US firms Simpson Thacher and Davis Polk topped the overall rankings, with total UK-related M&A deal values of $142bn and $141.7bn respectively. Slaughter and May is the highest ranking UK firm, taking the third spot having advised on deals worth a collective $137.3bn.

Verizon Communications’ takeover of Vodafone’s 45 per cent stake in Verizon Wireless (2 September 2013) was the largest deal of the year valued at $130bn (£84bn), with each of the top 11 firms ranked in the list advising on an aspect of the deal. Those included Simpson Thacher, Davis Polk & Wardwell and Slaughter and May.

Macfarlanes, another Verizon Communications adviser, and Hogan Lovells, which was one of the Vodafone advisers, were the only two other UK firms to win spots in the top 10.

Discounting the Verizon/Vodafone transaction, the magic circle sit at the top of the next tranche of firms despite all four outfits seeing their deal value plummet substantially in 2013.

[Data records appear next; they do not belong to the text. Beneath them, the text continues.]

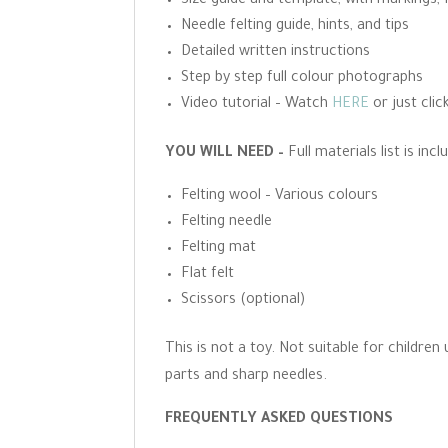
Size guide and template, with markings, 
Needle felting guide, hints, and tips
Detailed written instructions
Step by step full colour photographs
Video tutorial – Watch
HERE
or just clic
YOU WILL NEED –
Full materials list is in
Felting wool – Various colours
Felting needle
Felting mat
Flat felt
Scissors (optional)
This is not a toy. Not suitable for childre
parts and sharp needles.
FREQUENTLY ASKED QUESTIONS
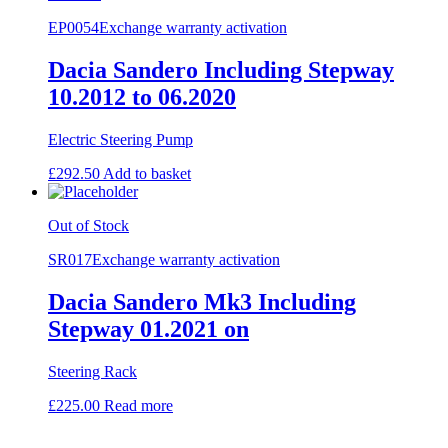
EP0054
Exchange warranty activation
Dacia Sandero Including Stepway
10.2012 to 06.2020
Electric Steering Pump
£
292.50
Add to basket
Out of Stock
SR017
Exchange warranty activation
Dacia Sandero Mk3 Including
Stepway 01.2021 on
Steering Rack
£
225.00
Read more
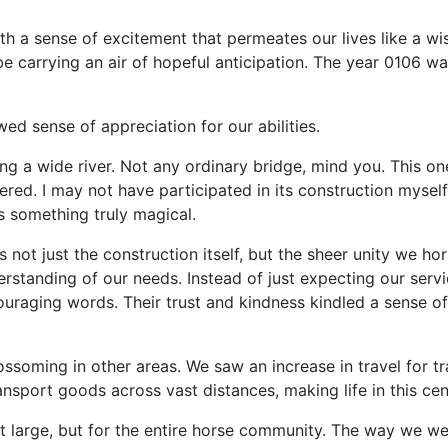
with a sense of excitement that permeates our lives like a w
e carrying an air of hopeful anticipation. The year 0106 was
ed sense of appreciation for our abilities.
g a wide river. Not any ordinary bridge, mind you. This one
tered. I may not have participated in its construction mysel
 something truly magical.
not just the construction itself, but the sheer unity we h
tanding of our needs. Instead of just expecting our service
uraging words. Their trust and kindness kindled a sense o
ssoming in other areas. We saw an increase in travel for t
nsport goods across vast distances, making life in this cen
 large, but for the entire horse community. The way we we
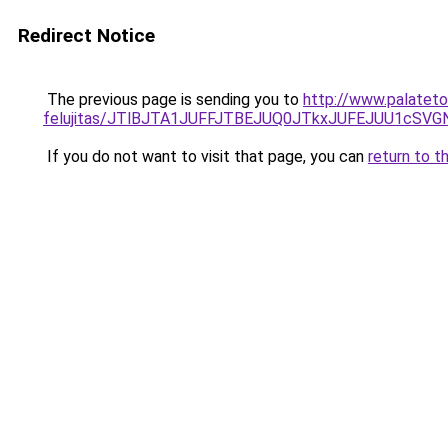
Redirect Notice
The previous page is sending you to
http://www.palateto
felujitas/JTlBJTA1JUFFJTBEJUQ0JTkxJUFEJUU1c
If you do not want to visit that page, you can
return to t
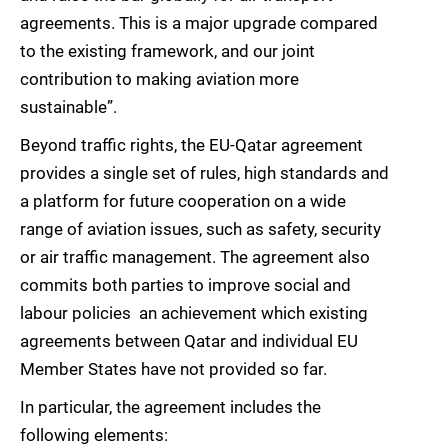
agreements. This is a major upgrade compared
to the existing framework, and our joint
contribution to making aviation more
sustainable”.
Beyond traffic rights, the EU-Qatar agreement
provides a single set of rules, high standards and
a platform for future cooperation on a wide
range of aviation issues, such as safety, security
or air traffic management. The agreement also
commits both parties to improve social and
labour policies  an achievement which existing
agreements between Qatar and individual EU
Member States have not provided so far.
In particular, the agreement includes the
following elements:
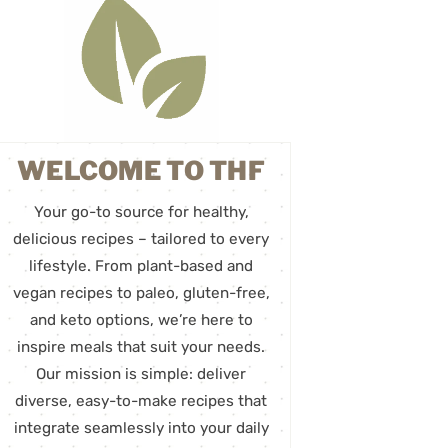
WELCOME TO THF
Your go-to source for healthy,
delicious recipes – tailored to every
lifestyle. From plant-based and
vegan recipes to paleo, gluten-free,
and keto options, we’re here to
inspire meals that suit your needs.
Our mission is simple: deliver
diverse, easy-to-make recipes that
integrate seamlessly into your daily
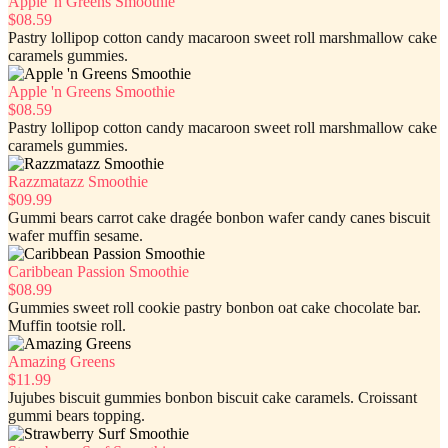
Apple 'n Greens Smoothie
$08.59
Pastry lollipop cotton candy macaroon sweet roll marshmallow cake
caramels gummies.
Apple 'n Greens Smoothie
$08.59
Pastry lollipop cotton candy macaroon sweet roll marshmallow cake
caramels gummies.
Razzmatazz Smoothie
$09.99
Gummi bears carrot cake dragée bonbon wafer candy canes biscuit
wafer muffin sesame.
Caribbean Passion Smoothie
$08.99
Gummies sweet roll cookie pastry bonbon oat cake chocolate bar.
Muffin tootsie roll.
Amazing Greens
$11.99
Jujubes biscuit gummies bonbon biscuit cake caramels. Croissant
gummi bears topping.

Freshfield’s M&A co-head Simon Marchant said: “The first half of 2013 was one of the poorest on record for general M&A activity. It picked up in the second half but that’s not yet shown up in the figures.”

He added: “The US market has been ahead in terms of recovery in the economic and the M&A cycle. There has been more M&A there so they’ve seen more of an uptick, but that is spreading to Europe.”

Interestingly, all but one UK firm featured in the top 25 by M&A value both this year and last saw a decrease in deal volume. Countering the trend was Hogan Lovells, which saw its deal total increase from 27 to 44 during the period.

Hogan Lovells corporate finance head Andrew Pearson said: ”There’s always an element of luck in these things, in terms of which firm’s clients are doing deals, but we’re seeing the benefit of our transatlantic capability.” A prime example is Hogan Lovell’s advice for the Kodak Pension Plan on its £419m purchase of Kodak’s personal film business in May (1 May 2013). “Our other strength is in the heavily regulated sectors,” he continued. “There’s a lot of activity in the financial services, and energy, natural resources and infrastructure space.”

DLA Piper suffered the biggest loss in volume, as its deal-load fell by 35.7 per cent from 98 to 63.

CMS is the only new UK entry, propping up the top 25. Skadden Latham & Watkins and King & Wood Mallesons (now King & Wood Mallesons SJ Berwin) are among the firms denied a place in 2013.

Total deal volume dropped by 10 per cent over the course of 2013, from 3,567 in 2012 to 3,242. Total deal value was $311.6bn – a 5 per cent drop on 2012’s figure of £327.7bn.